▶ [YOUR INSTRUCTIONS] For this exercise, transcribe all the entries exactly as given and omit the images.

(Stored data)
*** Block opens ***

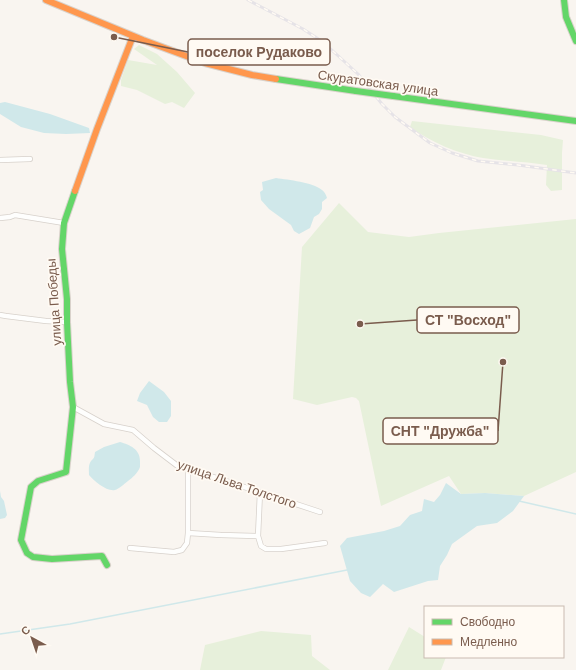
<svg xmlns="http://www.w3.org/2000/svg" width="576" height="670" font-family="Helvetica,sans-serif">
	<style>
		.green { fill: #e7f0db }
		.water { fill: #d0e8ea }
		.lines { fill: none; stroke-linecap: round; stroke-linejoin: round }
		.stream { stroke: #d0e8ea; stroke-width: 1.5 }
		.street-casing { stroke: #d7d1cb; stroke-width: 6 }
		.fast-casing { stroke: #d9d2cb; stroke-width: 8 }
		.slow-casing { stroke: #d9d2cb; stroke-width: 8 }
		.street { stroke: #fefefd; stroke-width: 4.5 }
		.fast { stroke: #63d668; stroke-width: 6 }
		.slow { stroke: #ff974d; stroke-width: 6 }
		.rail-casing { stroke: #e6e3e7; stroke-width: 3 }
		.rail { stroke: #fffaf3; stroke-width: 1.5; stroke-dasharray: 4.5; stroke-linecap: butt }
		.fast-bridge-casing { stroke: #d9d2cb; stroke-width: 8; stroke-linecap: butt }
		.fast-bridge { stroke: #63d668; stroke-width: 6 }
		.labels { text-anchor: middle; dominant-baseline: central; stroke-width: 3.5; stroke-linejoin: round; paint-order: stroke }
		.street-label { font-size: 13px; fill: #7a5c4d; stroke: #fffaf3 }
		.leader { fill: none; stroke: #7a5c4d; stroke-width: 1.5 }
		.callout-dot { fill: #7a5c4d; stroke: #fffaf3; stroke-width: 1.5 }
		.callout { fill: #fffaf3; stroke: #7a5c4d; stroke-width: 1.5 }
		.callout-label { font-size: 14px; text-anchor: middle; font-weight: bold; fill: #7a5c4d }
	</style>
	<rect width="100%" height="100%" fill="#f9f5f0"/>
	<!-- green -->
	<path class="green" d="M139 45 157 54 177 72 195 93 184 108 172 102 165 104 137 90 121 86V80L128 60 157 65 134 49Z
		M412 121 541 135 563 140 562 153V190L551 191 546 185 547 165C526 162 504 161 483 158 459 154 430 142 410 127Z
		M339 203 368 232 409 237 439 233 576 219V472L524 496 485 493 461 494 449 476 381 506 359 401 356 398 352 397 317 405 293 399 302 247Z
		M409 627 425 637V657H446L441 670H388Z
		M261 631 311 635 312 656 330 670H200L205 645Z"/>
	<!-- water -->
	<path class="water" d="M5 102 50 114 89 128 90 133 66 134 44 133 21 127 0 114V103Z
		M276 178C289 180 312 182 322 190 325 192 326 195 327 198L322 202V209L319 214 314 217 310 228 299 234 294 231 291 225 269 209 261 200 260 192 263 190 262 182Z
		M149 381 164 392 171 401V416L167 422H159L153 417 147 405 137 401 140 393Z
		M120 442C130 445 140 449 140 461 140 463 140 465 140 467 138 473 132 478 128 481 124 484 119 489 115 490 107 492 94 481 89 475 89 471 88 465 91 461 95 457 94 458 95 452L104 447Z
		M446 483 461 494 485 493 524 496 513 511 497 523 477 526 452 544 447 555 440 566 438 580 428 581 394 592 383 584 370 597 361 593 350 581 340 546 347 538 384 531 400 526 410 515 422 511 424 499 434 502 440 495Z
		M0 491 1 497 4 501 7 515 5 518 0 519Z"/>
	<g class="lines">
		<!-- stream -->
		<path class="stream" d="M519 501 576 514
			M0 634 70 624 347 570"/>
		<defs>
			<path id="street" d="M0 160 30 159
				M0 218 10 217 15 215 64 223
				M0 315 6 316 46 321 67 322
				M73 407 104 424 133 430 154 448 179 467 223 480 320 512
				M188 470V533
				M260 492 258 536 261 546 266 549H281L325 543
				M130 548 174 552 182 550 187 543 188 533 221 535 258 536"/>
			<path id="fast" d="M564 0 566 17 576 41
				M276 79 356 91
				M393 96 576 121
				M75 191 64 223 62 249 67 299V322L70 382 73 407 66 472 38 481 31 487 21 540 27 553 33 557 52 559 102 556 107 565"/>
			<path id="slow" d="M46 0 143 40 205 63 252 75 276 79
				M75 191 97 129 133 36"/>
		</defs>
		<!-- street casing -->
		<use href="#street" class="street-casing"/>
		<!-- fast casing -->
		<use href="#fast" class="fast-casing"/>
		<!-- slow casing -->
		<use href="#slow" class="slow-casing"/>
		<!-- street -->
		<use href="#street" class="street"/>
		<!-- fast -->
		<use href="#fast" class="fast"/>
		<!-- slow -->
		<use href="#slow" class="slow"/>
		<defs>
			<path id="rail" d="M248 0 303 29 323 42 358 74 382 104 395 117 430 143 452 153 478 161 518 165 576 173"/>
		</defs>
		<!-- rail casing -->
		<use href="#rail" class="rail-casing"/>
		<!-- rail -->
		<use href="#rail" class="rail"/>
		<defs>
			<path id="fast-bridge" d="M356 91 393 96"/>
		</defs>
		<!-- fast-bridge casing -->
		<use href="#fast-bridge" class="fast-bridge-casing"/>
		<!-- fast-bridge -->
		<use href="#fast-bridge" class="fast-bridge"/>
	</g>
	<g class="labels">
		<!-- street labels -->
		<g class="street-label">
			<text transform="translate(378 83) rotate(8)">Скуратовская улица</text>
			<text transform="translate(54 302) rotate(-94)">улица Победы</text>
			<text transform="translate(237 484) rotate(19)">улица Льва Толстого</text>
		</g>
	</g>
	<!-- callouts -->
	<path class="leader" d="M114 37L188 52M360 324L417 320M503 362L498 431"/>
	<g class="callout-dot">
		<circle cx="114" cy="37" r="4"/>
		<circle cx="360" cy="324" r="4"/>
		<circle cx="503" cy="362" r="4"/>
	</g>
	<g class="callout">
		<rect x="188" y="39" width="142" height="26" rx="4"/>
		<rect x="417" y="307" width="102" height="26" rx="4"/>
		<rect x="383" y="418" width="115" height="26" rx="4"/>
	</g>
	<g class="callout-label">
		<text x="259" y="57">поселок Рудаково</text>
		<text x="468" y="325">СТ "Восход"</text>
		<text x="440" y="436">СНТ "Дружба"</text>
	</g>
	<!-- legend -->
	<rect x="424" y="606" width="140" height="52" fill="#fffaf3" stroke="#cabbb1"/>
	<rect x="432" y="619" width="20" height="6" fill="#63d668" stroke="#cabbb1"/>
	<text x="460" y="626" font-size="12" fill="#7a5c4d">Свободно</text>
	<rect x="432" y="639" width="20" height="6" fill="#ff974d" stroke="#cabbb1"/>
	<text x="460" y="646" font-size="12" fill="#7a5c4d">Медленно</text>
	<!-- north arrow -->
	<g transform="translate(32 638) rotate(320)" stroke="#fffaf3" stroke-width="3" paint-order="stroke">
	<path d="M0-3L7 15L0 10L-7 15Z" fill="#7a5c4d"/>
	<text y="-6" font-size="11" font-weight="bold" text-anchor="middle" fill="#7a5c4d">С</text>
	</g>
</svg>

*** Block closes ***

▶ [EXERCISE RESULT]
<svg xmlns="http://www.w3.org/2000/svg" width="576" height="670" font-family="Helvetica,sans-serif">
	<style>
		.green { fill: #e7f0db }
		.water { fill: #d0e8ea }
		.lines { fill: none; stroke-linecap: round; stroke-linejoin: round }
		.stream { stroke: #d0e8ea; stroke-width: 1.5 }
		.street-casing { stroke: #d7d1cb; stroke-width: 6 }
		.fast-casing { stroke: #d9d2cb; stroke-width: 8 }
		.slow-casing { stroke: #d9d2cb; stroke-width: 8 }
		.street { stroke: #fefefd; stroke-width: 4.5 }
		.fast { stroke: #63d668; stroke-width: 6 }
		.slow { stroke: #ff974d; stroke-width: 6 }
		.rail-casing { stroke: #e6e3e7; stroke-width: 3 }
		.rail { stroke: #fffaf3; stroke-width: 1.5; stroke-dasharray: 4.5; stroke-linecap: butt }
		.fast-bridge-casing { stroke: #d9d2cb; stroke-width: 8; stroke-linecap: butt }
		.fast-bridge { stroke: #63d668; stroke-width: 6 }
		.labels { text-anchor: middle; dominant-baseline: central; stroke-width: 3.5; stroke-linejoin: round; paint-order: stroke }
		.street-label { font-size: 13px; fill: #7a5c4d; stroke: #fffaf3 }
		.leader { fill: none; stroke: #7a5c4d; stroke-width: 1.5 }
		.callout-dot { fill: #7a5c4d; stroke: #fffaf3; stroke-width: 1.5 }
		.callout { fill: #fffaf3; stroke: #7a5c4d; stroke-width: 1.5 }
		.callout-label { font-size: 14px; text-anchor: middle; font-weight: bold; fill: #7a5c4d }
	</style>
	<rect width="100%" height="100%" fill="#f9f5f0"/>
	<!-- green -->
	<path class="green" d="M139 45 157 54 177 72 195 93 184 108 172 102 165 104 137 90 121 86V80L128 60 157 65 134 49Z
		M412 121 541 135 563 140 562 153V190L551 191 546 185 547 165C526 162 504 161 483 158 459 154 430 142 410 127Z
		M339 203 368 232 409 237 439 233 576 219V472L524 496 485 493 461 494 449 476 381 506 359 401 356 398 352 397 317 405 293 399 302 247Z
		M409 627 425 637V657H446L441 670H388Z
		M261 631 311 635 312 656 330 670H200L205 645Z"/>
	<!-- water -->
	<path class="water" d="M5 102 50 114 89 128 90 133 66 134 44 133 21 127 0 114V103Z
		M276 178C289 180 312 182 322 190 325 192 326 195 327 198L322 202V209L319 214 314 217 310 228 299 234 294 231 291 225 269 209 261 200 260 192 263 190 262 182Z
		M149 381 164 392 171 401V416L167 422H159L153 417 147 405 137 401 140 393Z
		M120 442C130 445 140 449 140 461 140 463 140 465 140 467 138 473 132 478 128 481 124 484 119 489 115 490 107 492 94 481 89 475 89 471 88 465 91 461 95 457 94 458 95 452L104 447Z
		M446 483 461 494 485 493 524 496 513 511 497 523 477 526 452 544 447 555 440 566 438 580 428 581 394 592 383 584 370 597 361 593 350 581 340 546 347 538 384 531 400 526 410 515 422 511 424 499 434 502 440 495Z
		M0 491 1 497 4 501 7 515 5 518 0 519Z"/>
	<g class="lines">
		<!-- stream -->
		<path class="stream" d="M519 501 576 514
			M0 634 70 624 347 570"/>
		<defs>
			<path id="street" d="M0 160 30 159
				M0 218 10 217 15 215 64 223
				M0 315 6 316 46 321 67 322
				M73 407 104 424 133 430 154 448 179 467 223 480 320 512
				M188 470V533
				M260 492 258 536 261 546 266 549H281L325 543
				M130 548 174 552 182 550 187 543 188 533 221 535 258 536"/>
			<path id="fast" d="M564 0 566 17 576 41
				M276 79 356 91
				M393 96 576 121
				M75 191 64 223 62 249 67 299V322L70 382 73 407 66 472 38 481 31 487 21 540 27 553 33 557 52 559 102 556 107 565"/>
			<path id="slow" d="M46 0 143 40 205 63 252 75 276 79
				M75 191 97 129 133 36"/>
		</defs>
		<!-- street casing -->
		<use href="#street" class="street-casing"/>
		<!-- fast casing -->
		<use href="#fast" class="fast-casing"/>
		<!-- slow casing -->
		<use href="#slow" class="slow-casing"/>
		<!-- street -->
		<use href="#street" class="street"/>
		<!-- fast -->
		<use href="#fast" class="fast"/>
		<!-- slow -->
		<use href="#slow" class="slow"/>
		<defs>
			<path id="rail" d="M248 0 303 29 323 42 358 74 382 104 395 117 430 143 452 153 478 161 518 165 576 173"/>
		</defs>
		<!-- rail casing -->
		<use href="#rail" class="rail-casing"/>
		<!-- rail -->
		<use href="#rail" class="rail"/>
		<defs>
			<path id="fast-bridge" d="M356 91 393 96"/>
		</defs>
		<!-- fast-bridge casing -->
		<use href="#fast-bridge" class="fast-bridge-casing"/>
		<!-- fast-bridge -->
		<use href="#fast-bridge" class="fast-bridge"/>
	</g>
	<g class="labels">
		<!-- street labels -->
		<g class="street-label">
			<text transform="translate(378 83) rotate(8)">Скуратовская улица</text>
			<text transform="translate(54 302) rotate(-94)">улица Победы</text>
			<text transform="translate(237 484) rotate(19)">улица Льва Толстого</text>
		</g>
	</g>
	<!-- callouts -->
	<path class="leader" d="M114 37L188 52M360 324L417 320M503 362L498 431"/>
	<g class="callout-dot">
		<circle cx="114" cy="37" r="4"/>
		<circle cx="360" cy="324" r="4"/>
		<circle cx="503" cy="362" r="4"/>
	</g>
	<g class="callout">
		<rect x="188" y="39" width="142" height="26" rx="4"/>
		<rect x="417" y="307" width="102" height="26" rx="4"/>
		<rect x="383" y="418" width="115" height="26" rx="4"/>
	</g>
	<g class="callout-label">
		<text x="259" y="57">поселок Рудаково</text>
		<text x="468" y="325">СТ "Восход"</text>
		<text x="440" y="436">СНТ "Дружба"</text>
	</g>
	<!-- legend -->
	<rect x="424" y="606" width="140" height="52" fill="#fffaf3" stroke="#cabbb1"/>
	<rect x="432" y="619" width="20" height="6" fill="#63d668" stroke="#cabbb1"/>
	<text x="460" y="626" font-size="12" fill="#7a5c4d">Свободно</text>
	<rect x="432" y="639" width="20" height="6" fill="#ff974d" stroke="#cabbb1"/>
	<text x="460" y="646" font-size="12" fill="#7a5c4d">Медленно</text>
	<!-- north arrow -->
	<g transform="translate(32 638) rotate(320)" stroke="#fffaf3" stroke-width="3" paint-order="stroke">
	<path d="M0-3L7 15L0 10L-7 15Z" fill="#7a5c4d"/>
	<text y="-6" font-size="11" font-weight="bold" text-anchor="middle" fill="#7a5c4d">С</text>
	</g>
</svg>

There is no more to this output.